**Tugas yang Dikerjakan**
[A] Menurut teks tentang kuasa di balik wacana mayoritas, berapa banyak mahasiswa yang diungsikan setelah serangan ke lingkungan STT-SETIA?
[B] Salinlah dengan tepat bagian teks kutipan di antara "Semangat sektarian, keeklusivan" dan "hamba Tuhan tadi.", termasuk kedua bagian tersebut.

**Teks Kutipan**
┌────────

Sudah berlangganan artikel blog ini via RSS Feed?

Tuesday, February 1, 2011

Kuasa di Balik Wacana Mayoritas

INDONESIA yang katanya adalah sebuah bangsa besar, dan mengaku sebagai satu negara kesatuan yang menghargai kebinekaan dan pluralitas sepertinya hanya isapan jempol semata. Kemajemukan yang katanya adalah aset bangsa itu acap kali justru tercoreng dengan ulah mereka yang tak menginginkan kedamaian dalam kesatuan di bumi yang dipijaknya. Ironis. Kesatuan isu dan aksi juga semangat sepenanggungan dulu tatkala melawan penjajah sepertinya tak terlihat lagi di saat bangsa ini telah merdeka dan terlepas dari jeratan kolonial.

Semangat sektarian, keeklusivan suatu komunitas seringkali lebih dihidupkan ketimbang semangat kebersamaan. Jadilah ada blog-blog yang bernuansa kesukuaan, dan bertema keagamaan dalam suatu komunitas yang seharusnya menghargai keberagaman, bukan keseragaman yang sempit. Sebagai wujud nyatanya adalah seperti kejadian yang menimpa STT-SETIA beberapa waktu lalu. Dengan alasan yang tak jelas, malahan ada kecenderungan tak berdasar dan tak memiliki bukti kuat, kekuatan massa dengan semena-mena berbuat semaunya melakukan tindak anarkis terhadap sekolah para hamba Tuhan tadi.

Tuduhan "maling" terhadap seorang mahasiswa yang mencoba mengambil sandalnya, yang secara tak sengaja terlempar ke halaman seorang warga karena melempar seekor tikus di Kampung Pulo, Jakarta Tmur, tempat di mana STT-SETIA berada - dijadikan satu pemicu untuk melakukan serangan ke lingkungan sekolah. Alhasil, tak kurang dari seribu mahasiswa diungsikan dan hampir tak jelas nasibnya. Belum lagi beberapa korban yang masih tergeletak di rumah sakit karena aksi kekerasan massa itu.

└────────

**Data yang Diberikan**

┌────────

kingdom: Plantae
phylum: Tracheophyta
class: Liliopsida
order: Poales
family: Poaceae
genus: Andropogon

└────────
┌────────

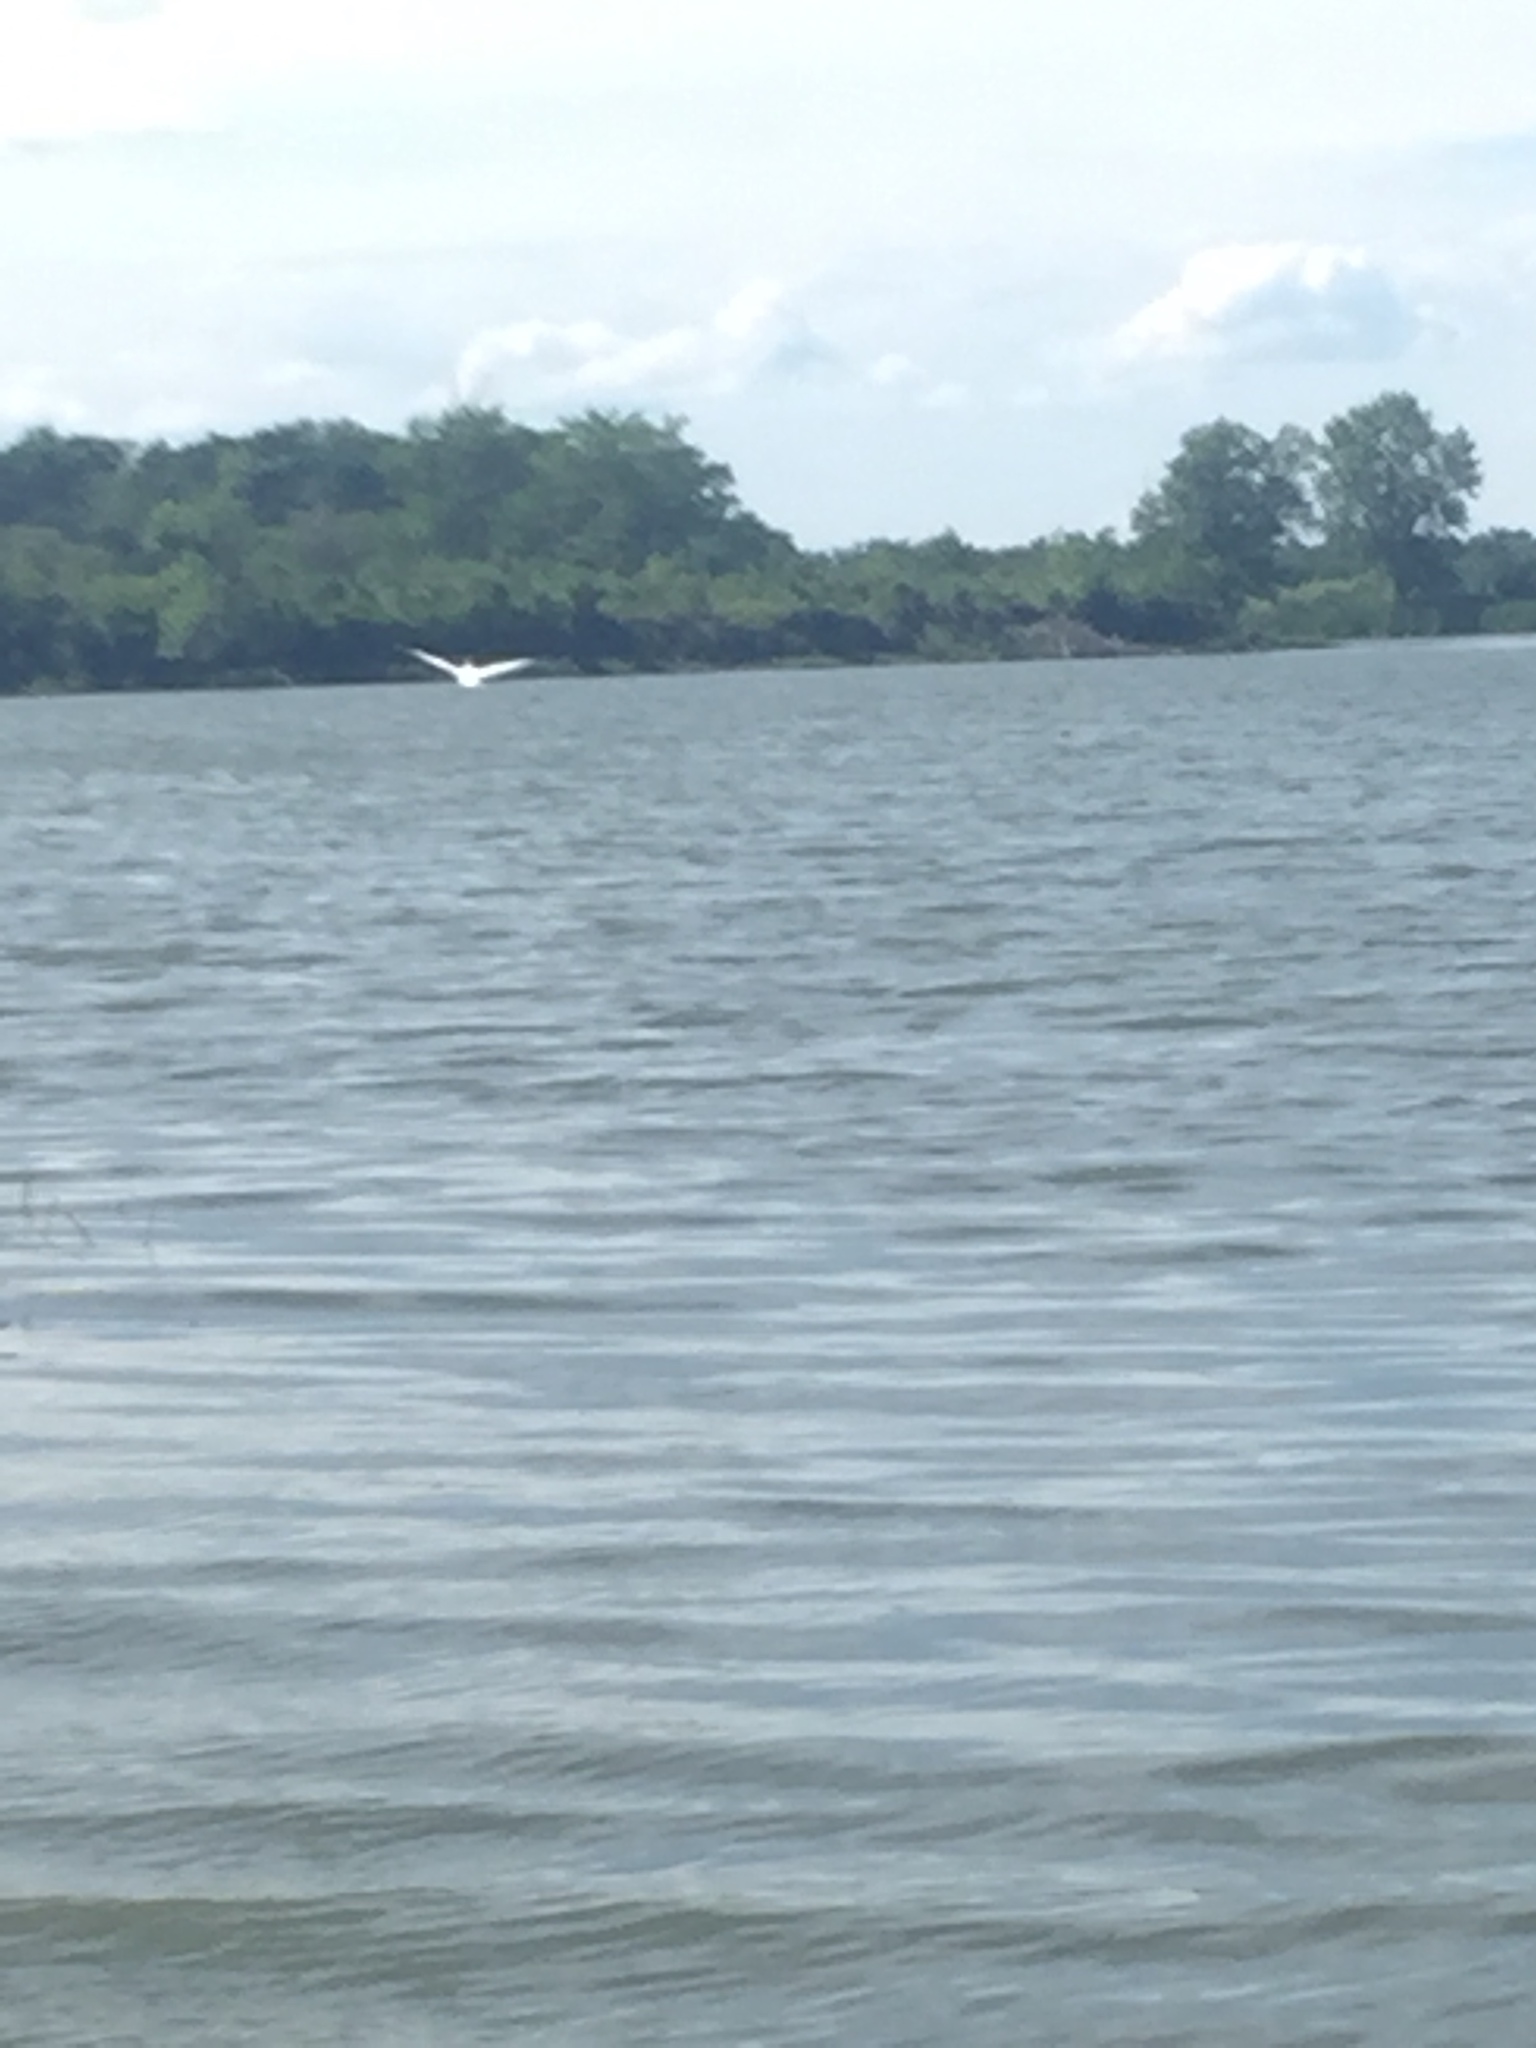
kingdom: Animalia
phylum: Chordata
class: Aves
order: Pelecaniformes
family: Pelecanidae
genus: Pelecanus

└────────

**Hasil Berurutan**
[A] Tak kurang dari seribu mahasiswa.

[B]
Semangat sektarian, keeklusivan suatu komunitas seringkali lebih dihidupkan ketimbang semangat kebersamaan. Jadilah ada blog-blog yang bernuansa kesukuaan, dan bertema keagamaan dalam suatu komunitas yang seharusnya menghargai keberagaman, bukan keseragaman yang sempit. Sebagai wujud nyatanya adalah seperti kejadian yang menimpa STT-SETIA beberapa waktu lalu. Dengan alasan yang tak jelas, malahan ada kecenderungan tak berdasar dan tak memiliki bukti kuat, kekuatan massa dengan semena-mena berbuat semaunya melakukan tindak anarkis terhadap sekolah para hamba Tuhan tadi.